In general, people living with COPD deteriorate physically over time. A decrease in energy and strength is common with progressive diseases. Typically people also experience decreasing capacity for activity, increasing shortness of breath, weight loss, and decreasing blood oxygen levels. It’s important to connect with health care providers to address these symptoms before they become a serious problem, and to ensure that the person remains comfortable throughout the course of the disease. The health care team can help in deciding whether home oxygen is helpful, or if home care assistance is needed. The team can also recommend any medications that may help, such as medications to relieve shortness of breath and to increase comfort.

It’s very difficult to estimate how long someone can live with COPD. Tests such as x-rays, blood gases, or pulmonary function tests can’t predict survival reliably unless the results are very abnormal. If that’s the case then the person’s overall energy and functioning also indicate that death may be near. It’s most informative to consider a guideline called the momentum of change. According to this guideline, if someone’s condition changes significantly from month to month, it’s a strong indication that the person has months left to live. If such changes happen from one week to another, it often means there are only weeks of life left. If there are changes from one day to another or from hour to hour, then there are usually days or hours left. The momentum of change also may take into account the number of hospitalizations in the past months, as well as changes in medications or increase in oxygen requirements. The momentum of change is a general guideline only. Sometimes something happens that causes a person’s condition to change unexpectedly. It’s important to recognize this and prepare for the unexpected.

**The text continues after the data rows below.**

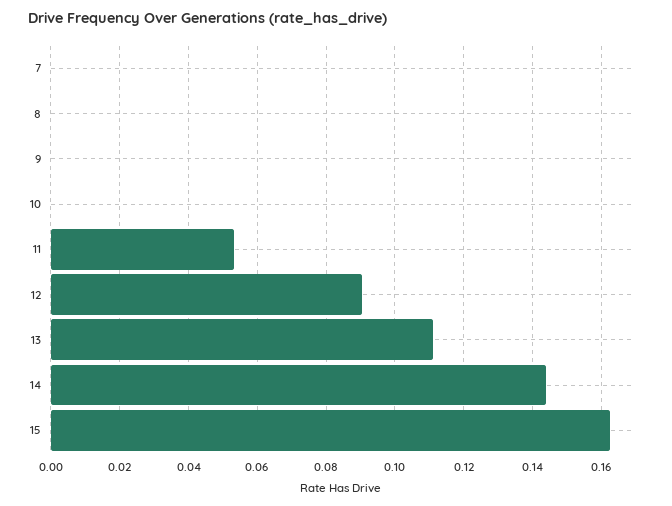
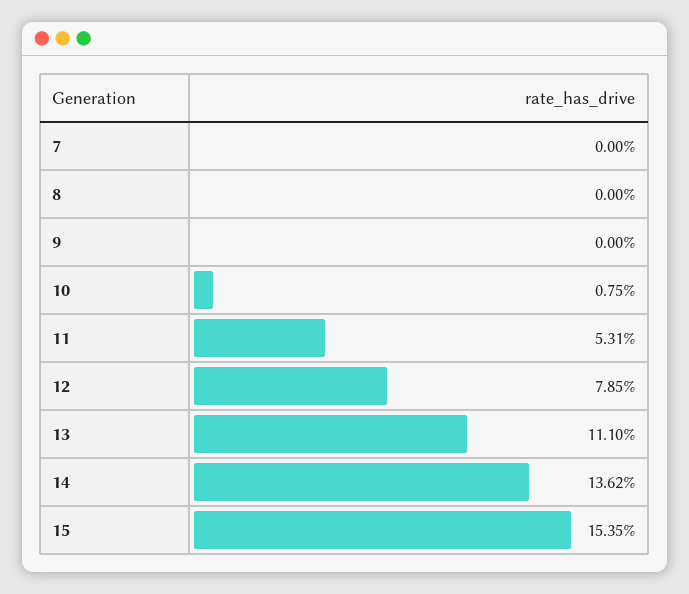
  {
    "7": 0,
    "8": 0,
    "9": 0,
-   "10": 0,
+   "10": 0.0075,
    "11": 0.0531,
-   "12": 0.09,
+   "12": 0.0785,
    "13": 0.111,
-   "14": 0.144,
+   "14": 0.1362,
-   "15": 0.162
+   "15": 0.1535
  }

These steps offer one approach to dealing with the uncertainty in the progression of COPD:

  • Talk with the health care team to get an informed assessment of the patient’s condition.
  • If it’s reasonable to assume that someone has months rather than years of life left, consider planning as if this is the case, even while hoping that there may be more time. Planning in this way allows families and patients to say what they want to say, and do all the things they want to do, whether it’s writing a will, planning a funeral, preparing a journal or writing to family members.
  • Consider preparing a formal health care directive. This document conveys a patient’s wishes for care in the future. The health care team has information that can help in preparing a directive.

Reference:

1. O'Donnell DE, Aaron S, Bourbeau J, et al. Canadian Thoracic Society recommendations for management of chronic obstructive pulmonary disease - 2007 undate. Can Respir J. 2007;14 (Suppl B):5B-32B.